[Gluster-devel] [RFC] A new caching/synchronization mechanism to speed up gluster

Xavier Hernandez xhernandez at datalab.es
Thu Feb 6 08:54:03 UTC 2014


El 06/02/14 08:51, Vijay Bellur ha escrit:
> On 02/06/2014 05:46 AM, Ira Cooper wrote:
>> Yep... this is an area I am very interested in, going forwards.
>>
>> Especially sending messages back, we'll need that for any
>> caching/leasing/oplock/whatever we call it type protocols.
>
> +1. I am very interested in seeing this implemented.
>
> Xavi: Would you be able to attend next week's IRC meeting so that we 
> can discuss this further? Of course, we can have out of band 
> conversations but the IRC meeting might be a common ground for all 
> interested folks to get together.
Of course, I'll be there.

Xavi

>
> -Vijay
>
>>
>> Keep me in the loop, and I'll keep tracking the list.  (I'm already on
>> the list.)
>>
>> I'm also ira on freenode if you want to find me.

● **Given information**:
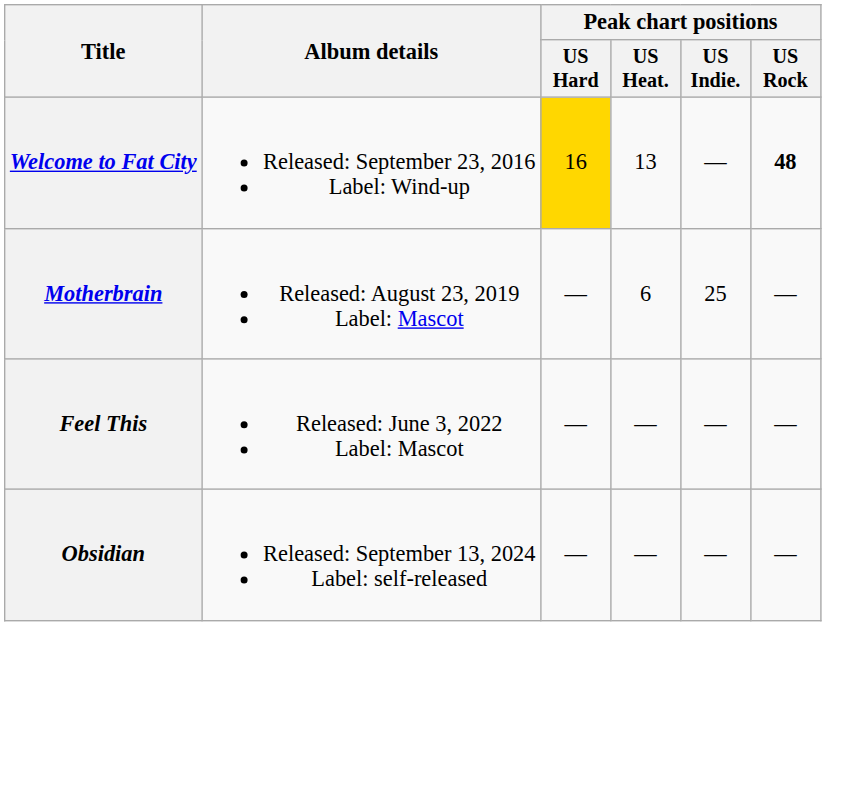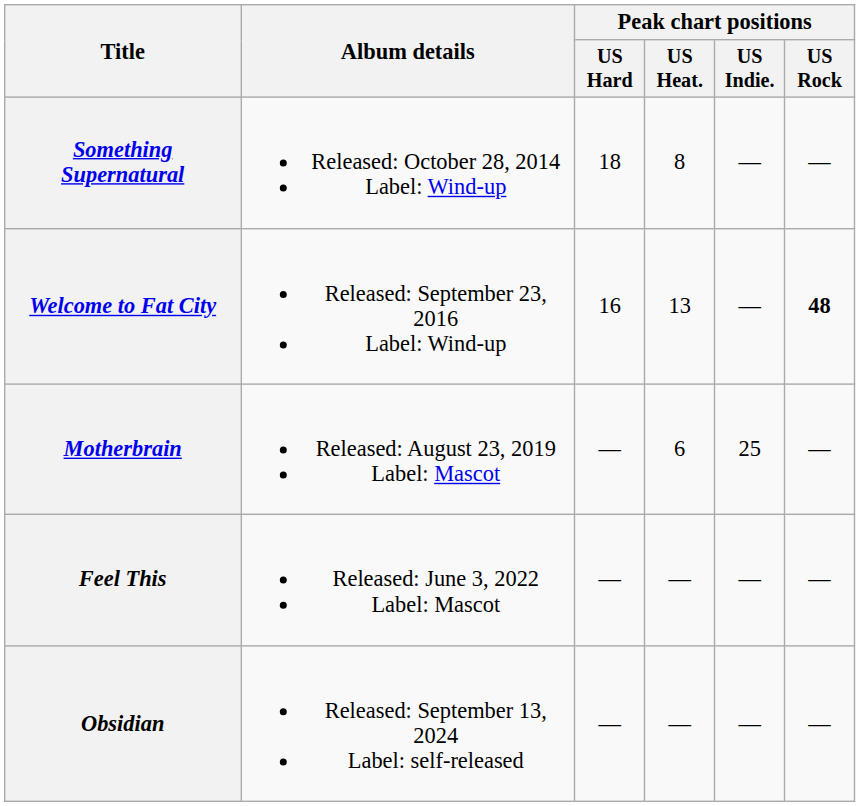+ row: Something Supernatural | Released: October 28, 2014 Label: Wind-up | 18 | 8 | — | —
Welcome to Fat City | Peak chart positions / US Hard: gold background -> no background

● **Given task**: Continue the mailing-list message about a new caching mechanism for Gluster, picking up right after its last line.

● **Written answer**:
>>
>> Thanks,
>>
>> -Ira / ira@(samba.org <http://samba.org>|redhat.com <http://redhat.com>)
>>
>>
>> On Wed, Feb 5, 2014 at 6:24 PM, Anand Avati <avati at gluster.org
>> <mailto:avati at gluster.org>> wrote:
>>
>>     Xavi,
>>     Getting such a caching mechanism has several aspects. First of all
>>     we need the framework pieces implemented (particularly server
>>     originated messages to the client for invalidation and revokes) in a
>>     well designed way. Particularly how we address a specific translator
>>     in a message originating from the server. Some of the recent changes
>>     to client_t allows for server-side translators to get a handle (the
>>     client_t object) on which messages can be submitted back to the 
>> client.
>>
>>     Such a framework (of having server originated messages) is also
>>     necessary for implementing oplocks (and possibly leases) -
>>     particularly interesting for the Samba integration.
>>
>>     As Jeff already mentioned, this is an area where gluster has not
>>     focussed on, given the targeted use case. However the benefits of
>>     extending this to internal use cases (to avoid per-operation
>>     inodelks can benefit many modules - encryption/crypt, afr, etc.) It
>>     seems possible to have a common framework for delegating locks to
>>     clients, and build caching coherency protocols / oplocks / inodelk
>>     avoidence on top of it.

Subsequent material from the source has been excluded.